Data excerpts
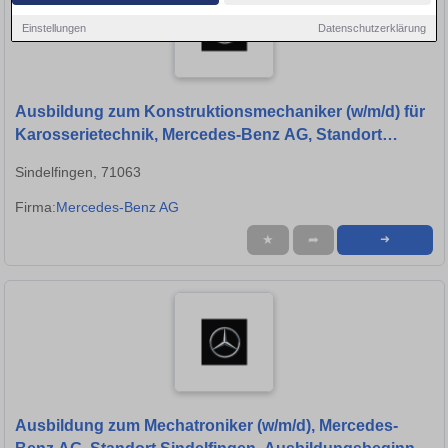
Einstellungen
Datenschutzerklärung
Ausbildung zum Konstruktionsmechaniker (w/m/d) für
Karosserietechnik, Mercedes-Benz AG, Standort
Sindelfingen, Ausbildungsbeginn 13.09.2027
Sindelfingen, 71063
Firma:
Mercedes-Benz AG
★
➦
➜
Ausbildung zum Mechatroniker (w/m/d), Mercedes-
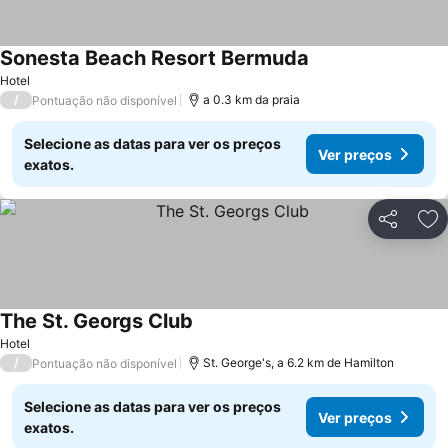
Sonesta Beach Resort Bermuda
Ver preços
Hotel
/
a 0.3 km da praia
Pontuação não disponível
Selecione as datas para ver os preços
Ver preços
exatos.
Partilhar
Ad
The St. Georgs Club
Ver preços
Hotel
/
St. George's, a 6.2 km de Hamilton
Pontuação não disponível
Selecione as datas para ver os preços
Ver preços
exatos.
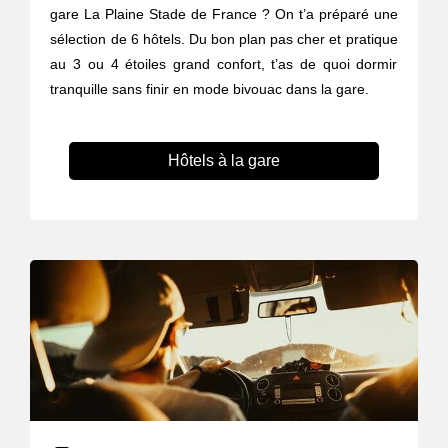
gare La Plaine Stade de France ? On t’a préparé une
sélection de 6 hôtels. Du bon plan pas cher et pratique
au 3 ou 4 étoiles grand confort, t’as de quoi dormir
tranquille sans finir en mode bivouac dans la gare.
Hôtels à la gare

▸ **Brief**:
Reproduce word for word the lines of the material that begin at the line containing "gare La Plaine" and run through the end of the material.

▸ **Written solution**:
gare La Plaine Stade de France ? On t’a préparé une
sélection de 6 hôtels. Du bon plan pas cher et pratique
au 3 ou 4 étoiles grand confort, t’as de quoi dormir
tranquille sans finir en mode bivouac dans la gare.
Hôtels à la gare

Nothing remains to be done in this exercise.